Paulette Brown, whose 17-year-old son, Aubrey Abrakasa Jr., was killed in San Francisco in 2006, holds a sign advertising the reward for information in The San Francisco Standard office on Friday, Oct. 14, 2022. Abrakasa’s case is one of many in which the SFPD offer rewards for information leading to the arrest and prosecution of the people responsible. | Camille Cohen/The Standard

Every month or so, San Francisco police issue another reward in hopes that someone comes forward with a tip that rekindles an investigation gone cold.

But as The Standard first revealed, the rewards don’t really seem to work. The San Francisco Police Department issued its last such payout a decade ago. Now, spurred by that reporting, the watchdogs overseeing the city’s police are considering how to make the rewards more effective. 

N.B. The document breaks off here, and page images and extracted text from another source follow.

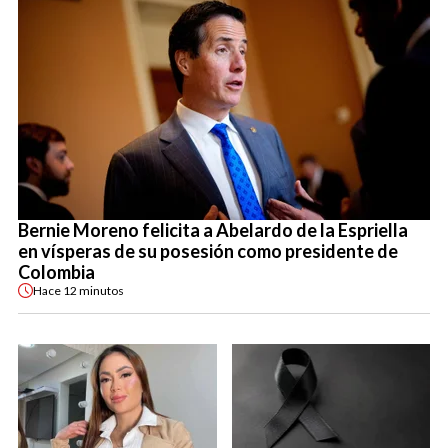
Bernie Moreno felicita a Abelardo de la Espriella
en vísperas de su posesión como presidente de
Colombia
Hace
12 minutos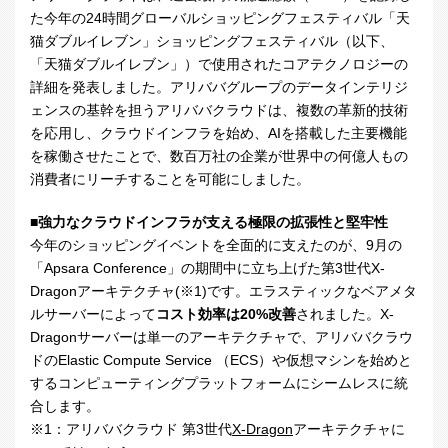
た今年の
24
時間グローバルショッピングフェスティバル「天
猫ダブルイレブン」ショッピングフェスティバル（以下、
「天猫ダブルイレブン」）で使用されたコアテクノロジーの
詳細を発表しました。アリババグループのデータインテリジ
ェンスの基幹を担うアリババクラウドは、複数の革新的技術
を応用し、クラウドインフラを始め、AIを搭載した主要機能
を稼働させたことで、数百万社の企業が世界中の何億人もの
消費者にリーチすることを可能にしました。
■強力なクラウドインフラが支える極限の拡張性と堅牢性
今年のショッピングイベントを全面的に支えたのが、
9
月の
「
Apsara Conference
」の期間中に立ち上げた第
3
世代
X-
Dragonアーキテクチャ(※1)です。エラスティックなベアメタ
ルサーバーによって
コスト効率は20%改善
されました。
X-
Dragon
サーバーは単一のアーキテクチャで、アリババクラウ
ドの
Elastic Compute Service
（
ECS
）や仮想マシンを始めと
するコンピューティングプラットフォームにシームレスに統
合します。
※
1
：アリババクラウド 第
3
世代
X-Dragon
アーキテクチャに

The San Francisco Police Commission credited The Standard for inspiring its review of SFPD’s rewards system—and a proposal to lower the bar by paying for tips that lead to arrest instead of prosecution.

“We saw the article, we heard the community’s concerns, that’s why this presentation was agendized,” commission President Cindy Elias said during the oversight body’s Wednesday night meeting.

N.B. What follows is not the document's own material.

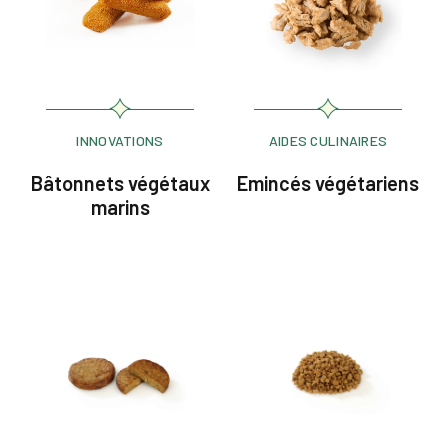
INNOVATIONS
AIDES CULINAIRES
Bâtonnets végétaux
Emincés végétariens
marins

SFPD’s lack of payouts casts doubt on the efficacy of cash-for-tips incentives to solve crimes. Revelations about the department’s flawed system have also undermined what for some families is their only hope of solving a crime against a loved one.

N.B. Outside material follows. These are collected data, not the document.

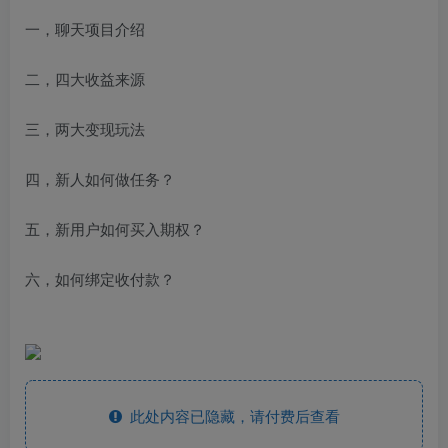
一，聊天项目介绍
二，四大收益来源
三，两大变现玩法
四，新人如何做任务？
五，新用户如何买入期权？
六，如何绑定收付款？
此处内容已隐藏，请付费后查看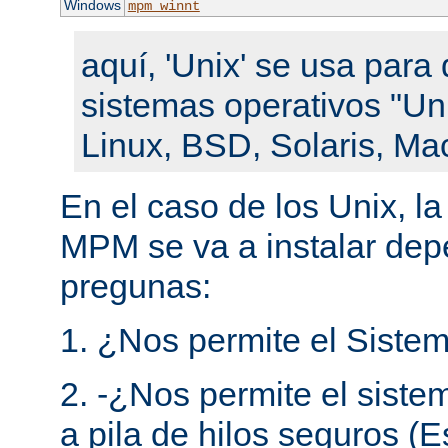
Windows
mpm_winnt
aquí, 'Unix' se usa para 
sistemas operativos "Un
Linux, BSD, Solaris, Ma
En el caso de los Unix, l
MPM se va a instalar de
pregunas:
1. ¿Nos permite el Sistem
2. -¿Nos permite el siste
a pila de hilos seguros (E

The last reward SF police paid out went to a tipster who came forward with information that led to the prosecution of the man who killed Willie Allen in 2006. That was one of just 14 times that the reward money helped solve a cold case killing in San Francisco. 

Capt. James Ahern, who heads SFPD’s Strategic Investigations, speaks before the San Francisco Police Commission.

The rewards threshold for homicide tips are codified in a city ordinance and changing it would require the Board of Supervisors to amend it or pass a new law.

Capt. James Ahern, who heads SFPD’s Strategic Investigations, acknowledged the barriers for issuing payouts but defended the system as a worthy investment.

“Payouts are very difficult,” he said. “One, it has to lead to an arrest and prosecution. That’s a high standard for a homicide. But if we solve one homicide from 100 bulletins, it has some worth.” 

With that in mind, San Francisco officials seem more inclined to reform than remove the system. There’s talk of modeling it after the program in New York City, where an independent body runs an anonymous tip line that gives much smaller rewards.

“That would lower the bar and get more tips,” Ahern explained.

Granted, he said it’s been years since SFPD’s rewards program led to even an arrest, although there is one exception that may lead to a prosecution.

Still, Chief Bill Scott expressed optimism about the proposed changes. 

“Even though it’s been a while since we paid out,” he said, “I believe it’s worth it for many reasons.”